Elina Stüssi


2024

pdf bib
Part-of-Speech Tagging of 16th-Century Latin with GPT
Elina Stüssi | Phillip Ströbel
Proceedings of the 8th Joint SIGHUM Workshop on Computational Linguistics for Cultural Heritage, Social Sciences, Humanities and Literature (LaTeCH-CLfL 2024)

Part-of-speech tagging is foundational to natural language processing, transcending mere linguistic functions. However, taggers optimized for Classical Latin struggle when faced with diverse linguistic eras shaped by the language ́s evolution. Exploring 16th-century Latin from the correspondence and assessing five Latin treebanks, we focused on carefully evaluating tagger accuracy and refining Large Language Models for improved performance in this nuanced linguistic context.

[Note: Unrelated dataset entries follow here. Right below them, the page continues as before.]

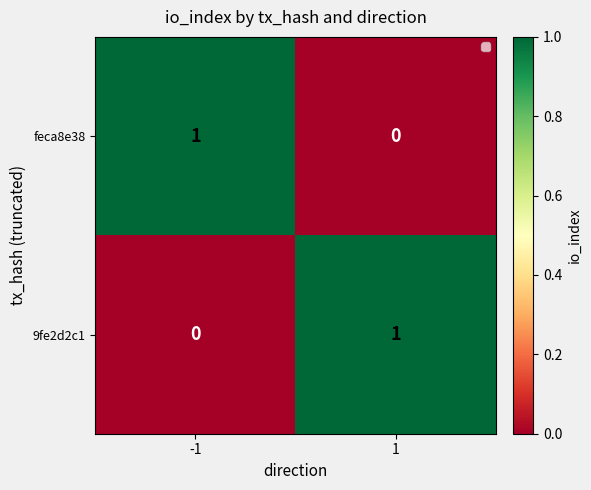

Rank the series at 1 from highest to lowest value.

9fe2d2c1, feca8e38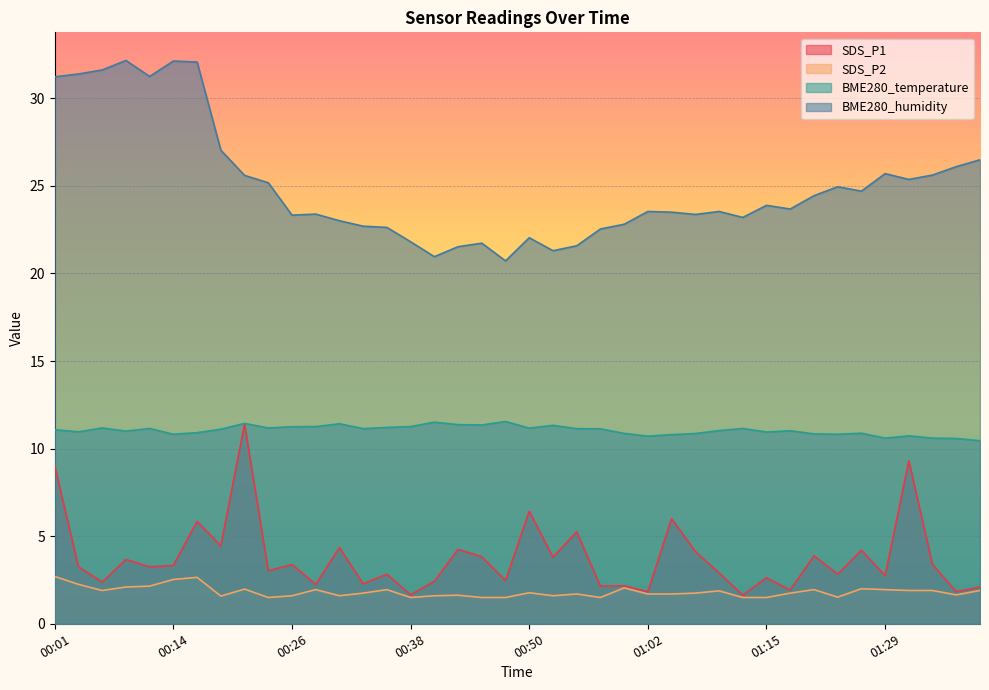

True or false: BME280_humidity and SDS_P1 cross at least once.

False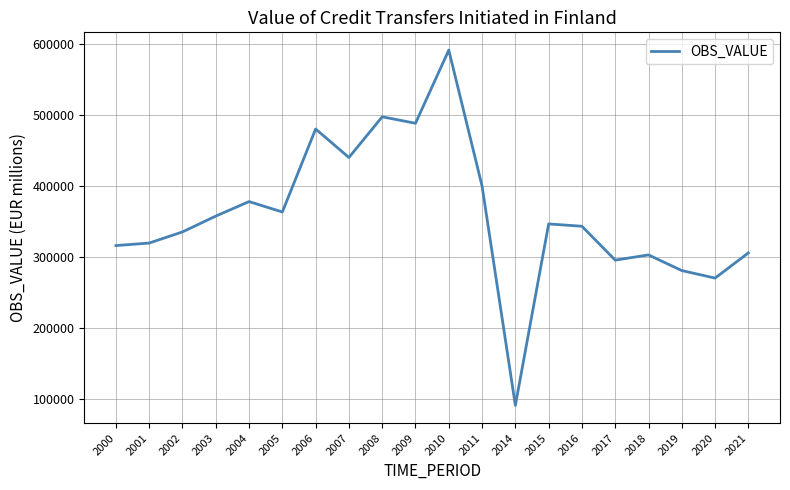

At which category does the data reach its first local peak?

2004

Our discoveries unveiled the competitive accuracies of different versions of GPT, particularly after fine-tuning. Notably, our best fine-tuned model soared to an average accuracy of 88.99% over the treebank data, underscoring the remarkable adaptability and learning capabilities when fine-tuned to the specific intricacies of Latin texts. Next to emphasising GPT’s part-of-speech tagging capabilities, our second aim is to strengthen taggers ́ adaptability across different periods. We establish solid groundwork for using Large Language Models in specific natural language processing tasks where part-of-speech tagging is often employed as a pre-processing step. This work significantly advances the use of modern language models in interpreting historical language, bridging the gap between past linguistic epochs and modern computational linguistics.